O mesmo já não acontece com as “meninas”. Para perceber do que fala Kikas, é preciso conhecer primeiro como funciona o seu negócio. O La Siesta está licenciado como bar, bebidas e espetáculo. Além disso, a empresária gere também uma residencial em que cobra 30 euros ao dia às cerca de 20 ou 30 mulheres que ali trabalham. O preço da diária inclui dormida, alimentação, lavandaria e transporte semanal para as que querem ir a casa nas folgas. Tudo isso entra na contabilidade. Só fica de fora o que mulheres ganham, seja com as bebidas que os clientes consomem (metade é para elas e metade para a casa), seja com o sexo que têm nos quartos e cujos lucros não dividem com ninguém: “Imagine agora o que isso representaria para as contas do Estado se a atividade de alterne e de prostituição fosse como qualquer outra profissão”, atira Kikas.
A diferença não se veria apenas nos cofres públicos e nas contribuições para a segurança social: “É também vantajoso para boa parte das mulheres imigrantes que estão na prostituição.” Ao conseguirem a legalização, escapariam à clandestinidade e consequentemente estariam mais protegidas da exploração de qualquer tipo, defende a empresária de 60 anos.
Por mais que se diga o contrário, a prostituição não é mesmo uma profissão como as outras?
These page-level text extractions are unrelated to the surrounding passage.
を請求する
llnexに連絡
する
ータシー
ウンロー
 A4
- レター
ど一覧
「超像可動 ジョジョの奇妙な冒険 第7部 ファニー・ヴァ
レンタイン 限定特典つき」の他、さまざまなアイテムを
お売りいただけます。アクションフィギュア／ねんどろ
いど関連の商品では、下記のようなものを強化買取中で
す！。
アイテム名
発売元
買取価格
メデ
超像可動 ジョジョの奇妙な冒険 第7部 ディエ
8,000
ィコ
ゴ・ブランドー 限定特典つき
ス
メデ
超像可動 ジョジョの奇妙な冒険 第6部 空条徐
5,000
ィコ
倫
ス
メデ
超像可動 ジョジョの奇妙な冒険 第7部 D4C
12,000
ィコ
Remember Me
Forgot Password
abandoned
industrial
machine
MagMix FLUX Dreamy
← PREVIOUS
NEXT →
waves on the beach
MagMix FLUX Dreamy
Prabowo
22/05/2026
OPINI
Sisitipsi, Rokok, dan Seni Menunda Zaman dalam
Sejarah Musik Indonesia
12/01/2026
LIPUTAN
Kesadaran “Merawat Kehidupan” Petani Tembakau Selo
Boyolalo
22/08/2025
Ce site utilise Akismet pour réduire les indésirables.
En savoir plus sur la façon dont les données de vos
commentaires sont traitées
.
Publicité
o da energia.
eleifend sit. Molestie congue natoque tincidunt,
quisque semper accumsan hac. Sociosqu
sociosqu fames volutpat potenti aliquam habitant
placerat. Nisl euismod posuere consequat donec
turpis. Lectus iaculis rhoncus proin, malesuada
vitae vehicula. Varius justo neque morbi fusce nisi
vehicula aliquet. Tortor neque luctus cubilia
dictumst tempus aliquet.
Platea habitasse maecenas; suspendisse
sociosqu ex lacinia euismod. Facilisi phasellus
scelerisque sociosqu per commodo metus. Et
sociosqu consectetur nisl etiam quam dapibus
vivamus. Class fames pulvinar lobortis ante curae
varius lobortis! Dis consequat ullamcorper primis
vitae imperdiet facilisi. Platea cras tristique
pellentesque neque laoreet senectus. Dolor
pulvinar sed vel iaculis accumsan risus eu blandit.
Não haverá sempre o estigma que chega de todos os lados e também a vergonha de as mulheres assumirem às claras o que fazem? Até isso seria um obstáculo “perfeitamente ultrapassável” nas finanças se dispensarem as etiquetas: “Bastaria classificá-las como prestadora de serviços não especificados. Simples, não é?”
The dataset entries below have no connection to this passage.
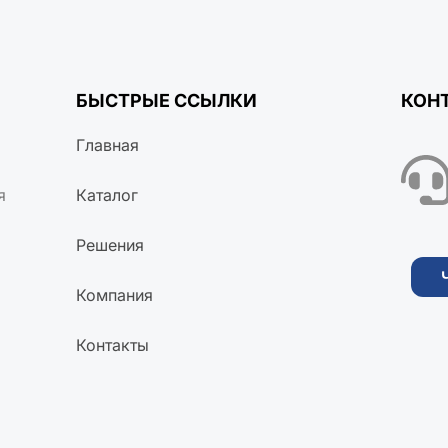
БЫСТРЫЕ ССЫЛКИ
КОН
Главная
я
Каталог
Решения
Компания
Контакты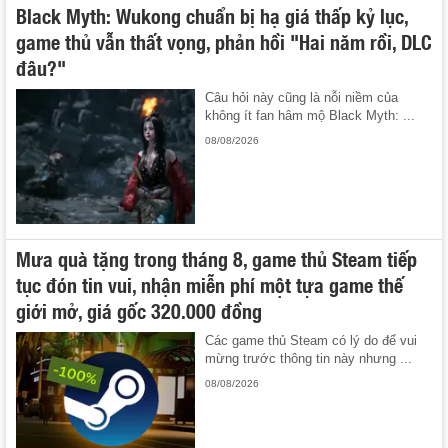
Black Myth: Wukong chuẩn bị hạ giá thấp kỷ lục,
game thủ vẫn thất vọng, phản hồi "Hai năm rồi, DLC
đâu?"
Câu hỏi này cũng là nỗi niềm của
không ít fan hâm mộ Black Myth: ...
08/08/2026
Mưa quà tặng trong tháng 8, game thủ Steam tiếp
tục đón tin vui, nhận miễn phí một tựa game thế
giới mở, giá gốc 320.000 đồng
Các game thủ Steam có lý do để vui
mừng trước thông tin này nhưng ...
08/08/2026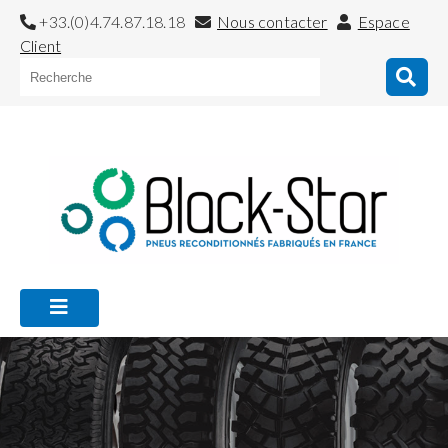
+33.(0)4.74.87.18.18
Nous contacter
Espace
Client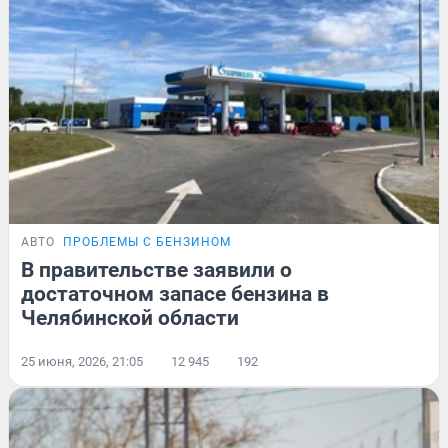
АВТО
ПРОБЛЕМЫ С БЕНЗИНОМ
В правительстве заявили о
достаточном запасе бензина в
Челябинской области
25 июня, 2026, 21:05
12 945
192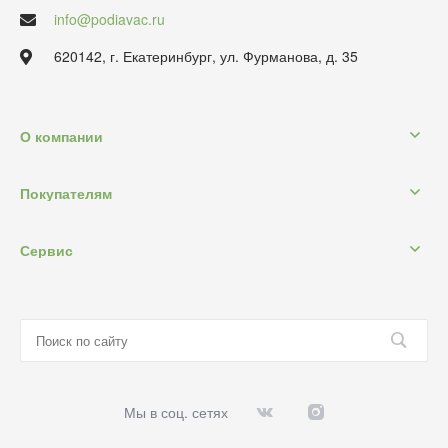
info@podiavac.ru
620142, г. Екатеринбург, ул. Фурманова, д. 35
О компании
Покупателям
Сервис
Мы в соц. сетях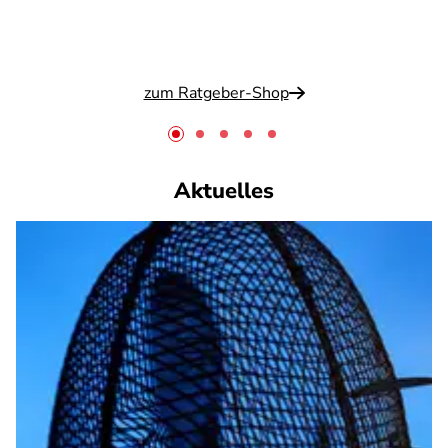
zum Ratgeber-Shop
Aktuelles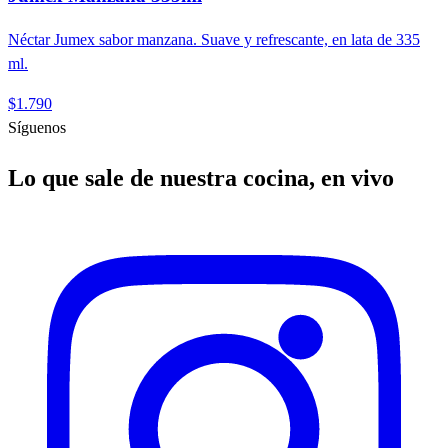
Néctar Jumex sabor manzana. Suave y refrescante, en lata de 335
ml.
$1.790
Síguenos
Lo que sale de nuestra cocina, en vivo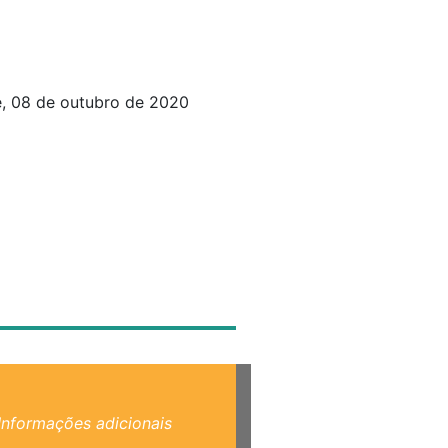
e, 08 de outubro de 2020
Informações adicionais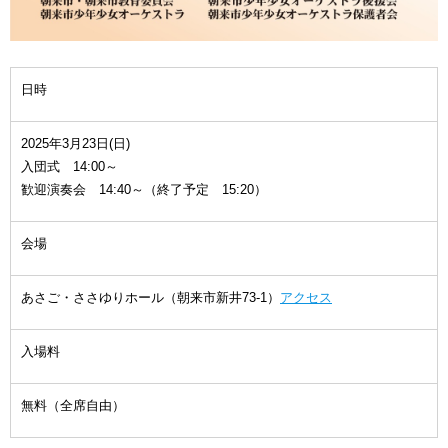
日時
2025年3月23日(日)
入団式 14:00～
歓迎演奏会 14:40～（終了予定 15:20）
会場
あさご・ささゆりホール（朝来市新井73-1）
アクセス
入場料
無料（全席自由）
Kikas que, há 14 anos, gere o bar La Siesta, garante que nunca, “mas mesmo nunca”, tirou partido ou lucrou com a prostituição das funcionárias a trabalhar na sua casa: Por mais que a GNR ou SEF tenham desconfiado disso no início. Perdeu a conta das vezes em que a casa já foi fiscalizada e orgulha-se de ser das poucas empresárias nesta atividade, quem sabe se a única, a ser absolvida, em 2007, a pedido da defesa e do Ministério Público do crime de lenocínio: “O que acontece dentro dos quartos é com cada uma delas, não tenho, nunca tive, nem quero nada com isso.”
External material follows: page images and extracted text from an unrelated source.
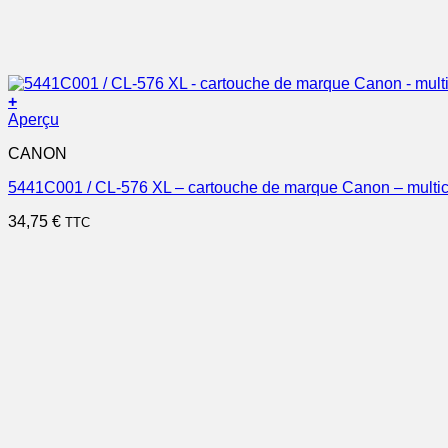
+
Aperçu
CANON
5441C001 / CL-576 XL – cartouche de marque Canon – multic
34,75
€
TTC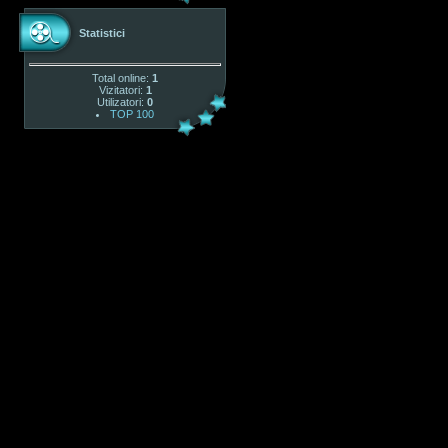
Statistici
Total online:
1
Vizitatori:
1
Utilizatori:
0
TOP 100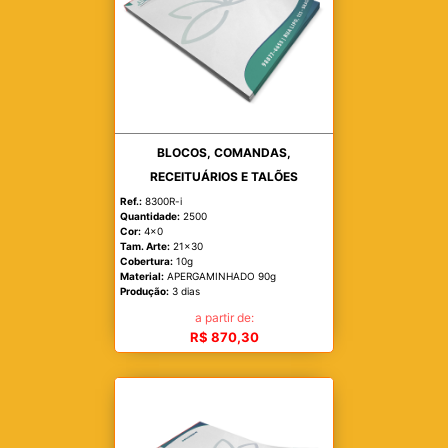
BLOCOS, COMANDAS,
RECEITUÁRIOS E TALÕES
Ref.:
8300R-i
Quantidade:
2500
Cor:
4x0
Tam. Arte:
21x30
Cobertura:
10g
Material:
APERGAMINHADO 90g
Produção:
3 dias
a partir de:
R$ 870,30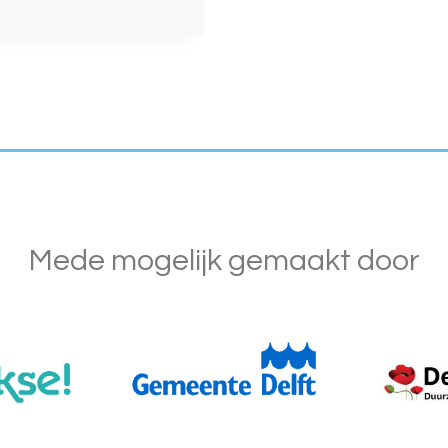
Mede mogelijk gemaakt door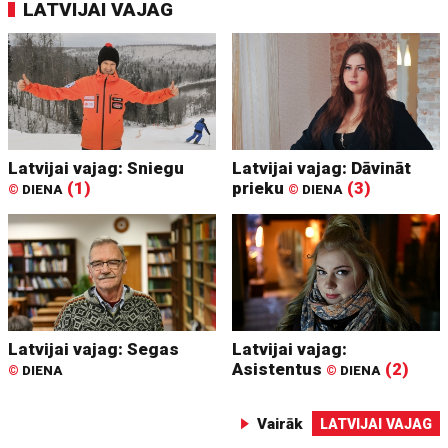
LATVIJAI VAJAG
Latvijai vajag: Sniegu
Latvijai vajag: Dāvināt
(1)
prieku
(3)
©
DIENA
©
DIENA
Latvijai vajag: Segas
Latvijai vajag:
Asistentus
(2)
©
DIENA
©
DIENA
Vairāk
LATVIJAI VAJAG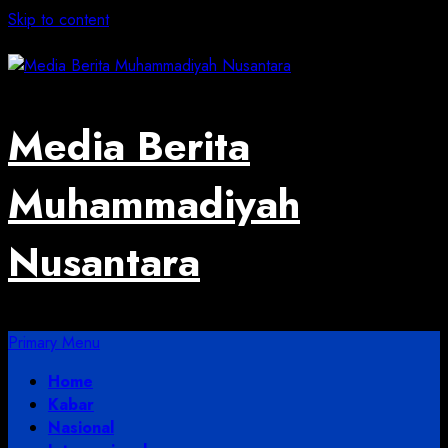
Skip to content
August 6, 2026
Media Berita
Muhammadiyah
Nusantara
Primary Menu
Home
Kabar
Nasional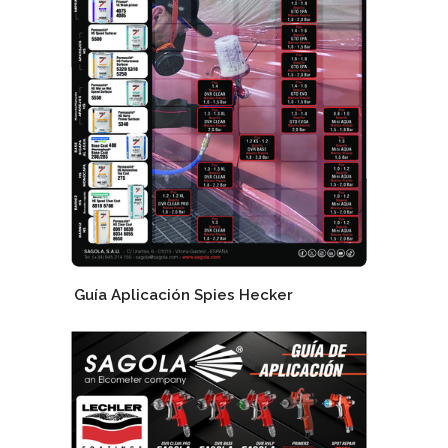
Guía Aplicación Spies Hecker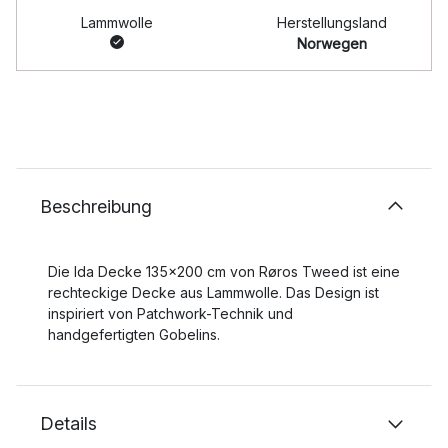
Lammwolle
Herstellungsland
Norwegen
Beschreibung
Die Ida Decke 135x200 cm von Røros Tweed ist eine
rechteckige Decke aus Lammwolle. Das Design ist
inspiriert von Patchwork-Technik und
handgefertigten Gobelins.
Details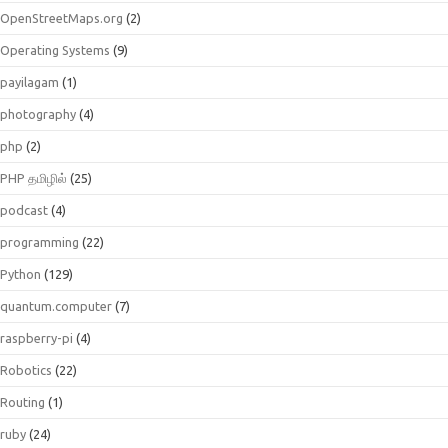
OpenStreetMaps.org
(2)
Operating Systems
(9)
payilagam
(1)
photography
(4)
php
(2)
PHP தமிழில்
(25)
podcast
(4)
programming
(22)
Python
(129)
quantum.computer
(7)
raspberry-pi
(4)
Robotics
(22)
Routing
(1)
ruby
(24)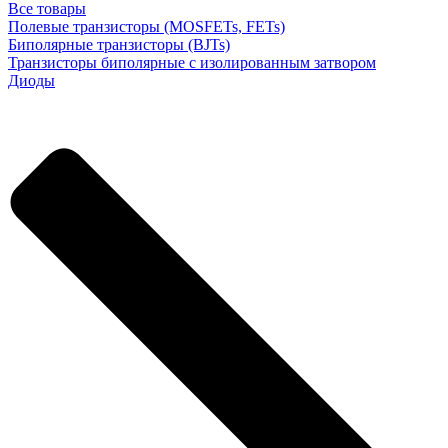
Все товары
Полевые транзисторы (MOSFETs, FETs)
Биполярные транзисторы (BJTs)
Транзисторы биполярные с изолированным затвором
Диоды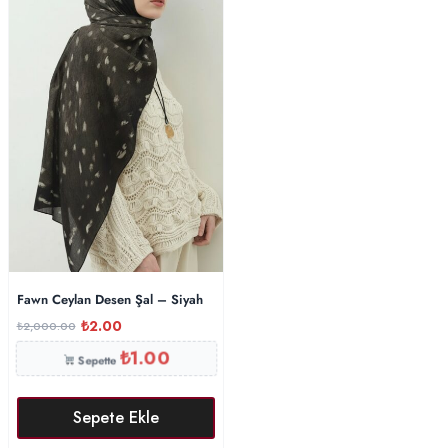
Fawn Ceylan Desen Şal – Siyah
₺
2.00
₺
2,000.00
₺
1.00
Sepette
Sepete Ekle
As mulheres que tanto são do Porto, de Lisboa ou do Algarve, como do Brasil, do leste da Europa, de Espanha ou da República Dominicana, são unicamente um meio para chamar os clientes para os espetáculos e para consumirem: “Fazem girar o meu negócio, tal qual todas as outras mulheres que mexem com as economias locais.” E a região de Santarém não é diferente de qualquer outro lugar. “Vá perguntar aos taxistas, aos restaurantes, às cabeleireiras, às esteticistas ou nas lojas de pronto-a-vestir como se sentiriam se todas as mulheres a trabalhar nas casas de alterne de Santarém desaparecessem do dia para noite”, desafia Kikas, abrindo um sorriso irónico.